This guest-post was written by Mary Walker. Mary is a junior at the University of Georgia. She is studying public relations and consumer-journalism, with the intention of attending graduate school for corporate communications. Mary was recently an intern at Heideldesign. Contact her at firstname.lastname@example.org.
You've heard about Google+, and if you're already one of the millions of people using Facebook, you may be asking, "Another social network? But why?"
It's true that Google+ and Facebook have many things in common, but there are also distinct differences. We'll outline some of them for you here.
When Facebook was created, it used exclusivity as its promotional technique. However, Google+ is using discretion. Google+ allows you to share different information with different people to simulate the variety of relationships you have in real life. For example, you wouldn't tell your best friend the same things you'd tell your boss. Why should your online profile be any different?

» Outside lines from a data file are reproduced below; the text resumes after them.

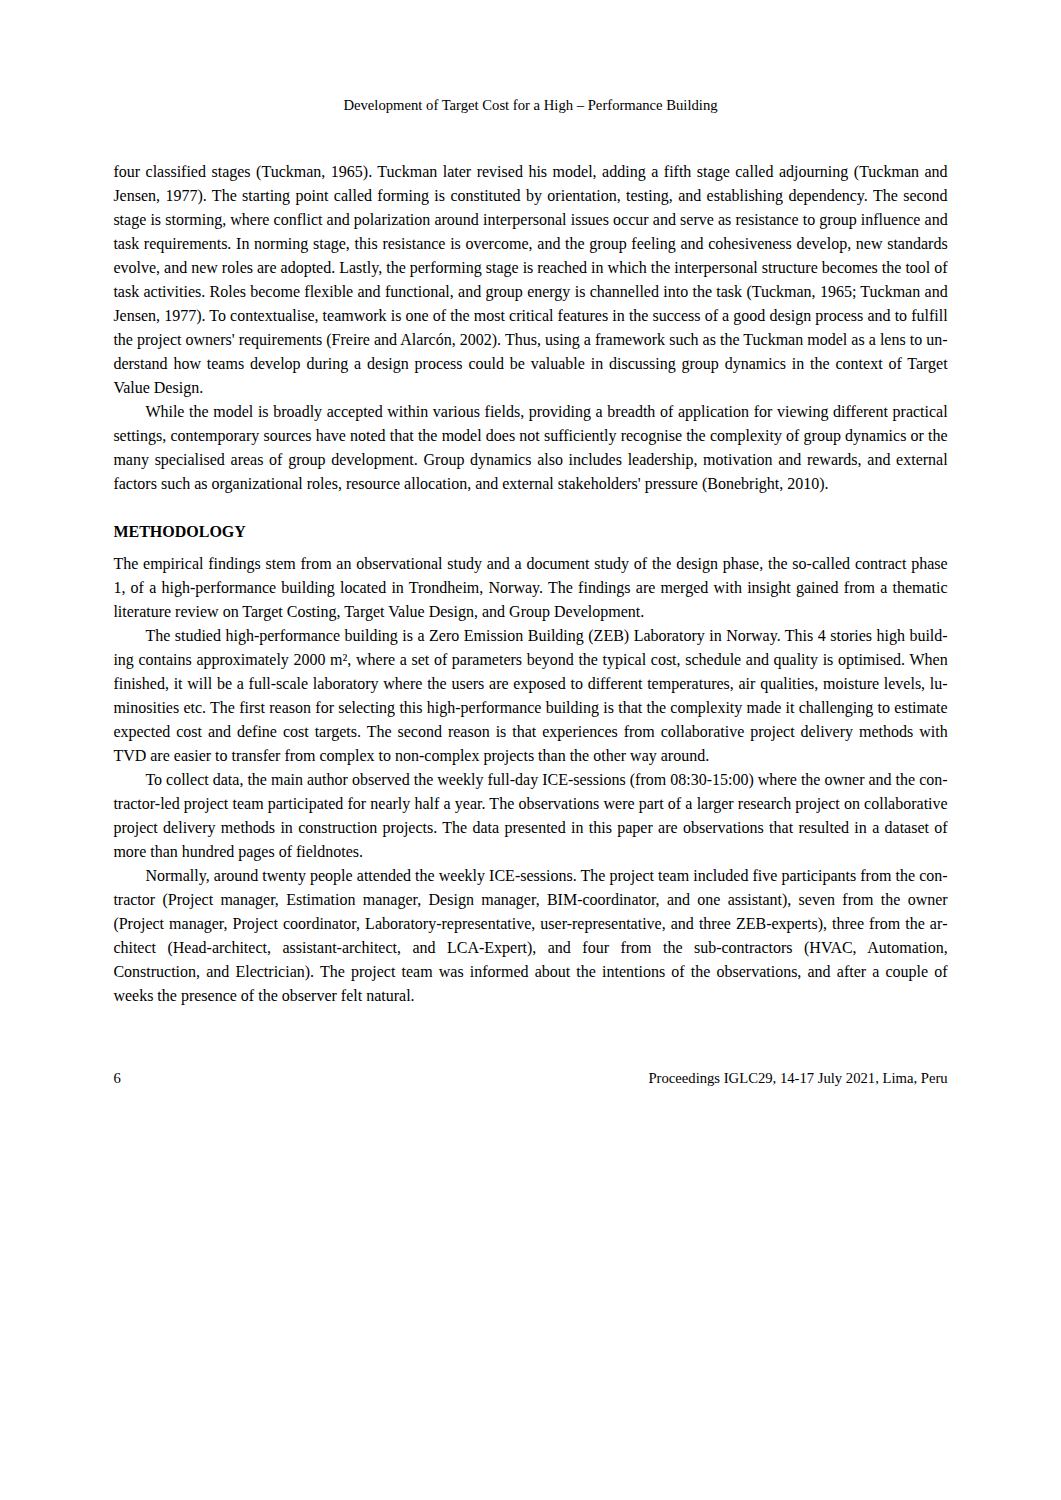Development of Target Cost for a High – Performance Building
four classified stages (Tuckman, 1965). Tuckman later revised his model, adding a fifth stage called adjourning (Tuckman and Jensen, 1977). The starting point called forming is constituted by orientation, testing, and establishing dependency. The second stage is storming, where conflict and polarization around interpersonal issues occur and serve as resistance to group influence and task requirements. In norming stage, this resistance is overcome, and the group feeling and cohesiveness develop, new standards evolve, and new roles are adopted. Lastly, the performing stage is reached in which the interpersonal structure becomes the tool of task activities. Roles become flexible and functional, and group energy is channelled into the task (Tuckman, 1965; Tuckman and Jensen, 1977). To contextualise, teamwork is one of the most critical features in the success of a good design process and to fulfill the project owners' requirements (Freire and Alarcón, 2002). Thus, using a framework such as the Tuckman model as a lens to understand how teams develop during a design process could be valuable in discussing group dynamics in the context of Target Value Design.
While the model is broadly accepted within various fields, providing a breadth of application for viewing different practical settings, contemporary sources have noted that the model does not sufficiently recognise the complexity of group dynamics or the many specialised areas of group development. Group dynamics also includes leadership, motivation and rewards, and external factors such as organizational roles, resource allocation, and external stakeholders' pressure (Bonebright, 2010).
Methodology
The empirical findings stem from an observational study and a document study of the design phase, the so-called contract phase 1, of a high-performance building located in Trondheim, Norway. The findings are merged with insight gained from a thematic literature review on Target Costing, Target Value Design, and Group Development.
The studied high-performance building is a Zero Emission Building (ZEB) Laboratory in Norway. This 4 stories high building contains approximately 2000 m², where a set of parameters beyond the typical cost, schedule and quality is optimised. When finished, it will be a full-scale laboratory where the users are exposed to different temperatures, air qualities, moisture levels, luminosities etc. The first reason for selecting this high-performance building is that the complexity made it challenging to estimate expected cost and define cost targets. The second reason is that experiences from collaborative project delivery methods with TVD are easier to transfer from complex to non-complex projects than the other way around.
To collect data, the main author observed the weekly full-day ICE-sessions (from 08:30-15:00) where the owner and the contractor-led project team participated for nearly half a year. The observations were part of a larger research project on collaborative project delivery methods in construction projects. The data presented in this paper are observations that resulted in a dataset of more than hundred pages of fieldnotes.
Normally, around twenty people attended the weekly ICE-sessions. The project team included five participants from the contractor (Project manager, Estimation manager, Design manager, BIM-coordinator, and one assistant), seven from the owner (Project manager, Project coordinator, Laboratory-representative, user-representative, and three ZEB-experts), three from the architect (Head-architect, assistant-architect, and LCA-Expert), and four from the sub-contractors (HVAC, Automation, Construction, and Electrician). The project team was informed about the intentions of the observations, and after a couple of weeks the presence of the observer felt natural.
6 Proceedings IGLC29, 14-17 July 2021, Lima, Peru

Now, let's break down some of the unique features of Google+, like Circles, Hangouts, Sparks and Huddle.
Circles may be the most significant feature of Google+. Circles allow users to put their friends into as many different groups as they want. By separating your contacts into groups, you can control what your friends see. For example you can have separate circles for a Ski Trip group, high school friends, co-workers and family.
The creators of Google+ are betting on the fact that not all users want to share everything with everyone. As multiple generations become heavy users of social networking, it is becoming more important to give users greater control over who can access their information.
Google+ also allows users to specify what kind of information they want to see from their other contacts. Unlike Facebook, updates are not all pooled into one location such as "Most Recent." Updates are confined to that person's circle, making it less overwhelming for users as they accumulate friends.
Google+ seems to have taken its inspiration from Twitter when it comes to "friending" people. On Google+, information sharing between contacts does not have to be mutual. Unlike Facebook, a user can follow anyone who accepts them, and yet not allow them to see any of their personal information.
Google wanted to bring unplanned meet-ups to the web, and thus "Hangouts" were created. Hangouts are the online equivalent of walking into a coffee shop and seeing different people you know.
Hangouts are a feature of Google+ that allows people to see who is online a have a quick face-to-face chat. Before Facebook released its video chat, this was a unique feature to Google+. But it is still very different in that Hangouts allow multiple people to be in the same room at the same time. Users can create a group chat of up to 10 people.
Google+ Sparks is a feature that has no Facebook equivalent. Sparks allows users to tell the website the types of things they are interested in such as "sports" or "cooking" and it will bring up cool new videos or information about the topic.
Google+ combines social networking with the search engine tools already in place. Facebook allows users to share information for which they've already searched, but Sparks allows the search engine to find interesting stuff for you to post to your friends.
Streams and Statuses are interchangeable. The creators of Google+ recognized peoples' desire to know what their friends are doing and thinking. The status feature is an integral part of Facebook that needed to be converted to Google+.
Huddle is a feature that allows you to have a Google+ chat on your phone. This allows you to text your plans with a group on your phone. It allows up to 10 people to be in the chat at one time to make organizing group activities easier. The whole conversation will show up on your phone.
Google+ was released to select users at the end of June, and is currently an "invite-only" program for people over the age of 18. Google+ attracted 5 million users within two weeks of opening.